Chevy Volt Experiencing Electric Mileage Drops In The Heat

A few weeks ago, we reported that some Nissan Leaf owners have been experiencing battery capacity issues. Those owners were concentrated in hot states, supporting the fact that hot weather will be an obstacle for electric vehicle performance. Now that it's a scorching mid-July, Chevy Volt owners are reporting some problems with battery performance.

Unlike the Nissan Leaf issues, which were focused on the amount of charge that the battery could hold, the Chevy Volt complaints, which have surfaced on the GM-Volt.com forums, relate to decreased range. The original poster of the thread claims that his all-electric mileage has dropped from 43 miles to around 32.5 miles because of hot weather and air conditioning. While some posters mention little to no loss, at least two other posters mention similar drops.

The idea that an electric car's range would drop as a result of running air conditioning or other electrical equipment isn't news. EV manufacturers and the Environmental Protection Agency are careful to explain that actual driving mileage is affected by many factors. Running electrical equipment like air conditioning will naturally run the battery down more quickly than driving without it.

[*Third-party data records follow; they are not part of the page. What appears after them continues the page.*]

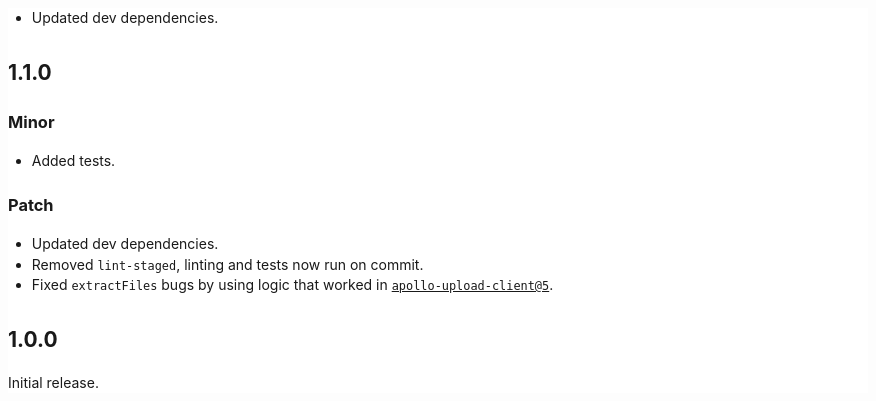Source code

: -   Updated dev dependencies.

1.1.0
-----

### Minor

-   Added tests.

### Patch

-   Updated dev dependencies.
-   Removed `lint-staged`, linting and tests now run on commit.
-   Fixed `extractFiles` bugs by using logic that worked in [`apollo-upload-client@5`](https://github.com/jaydenseric/apollo-upload-client/tree/v5.0.0).

1.0.0
-----

Initial release.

Also, batteries themselves operate more optimally in moderate temperatures.

"Batteries are like humans when it comes to operating at peak performance in various climates — they operate best at a comfortable temperature," Michelle Bunker Malcho, a GM spokesperson, told AutoGuide. “That means that if it’s either extremely cold or hot where an EV is operating, range will be affected. This is true of any EV, not just the Volt."

In other words, the Volt may lose range even if you sweat it out and don't run the air conditioning. Battery performance fluctuation in extreme temperatures may be normal, but it will be interesting to see if headlines about weather-related performance decreases have any impact on sales, particularly sales in locations where excessively hot or cold temperatures are the norm.

Luckily for Volt owners, the range-extending gas engine is there to pick up any slack caused by hot July afternoons. Chevy rates the 2013 Volt's electric range at 38 all electric miles and gas + electric range at 380 miles. A loss in all electric range could mean extra fuel costs, but it shouldn't leave anyone stranded.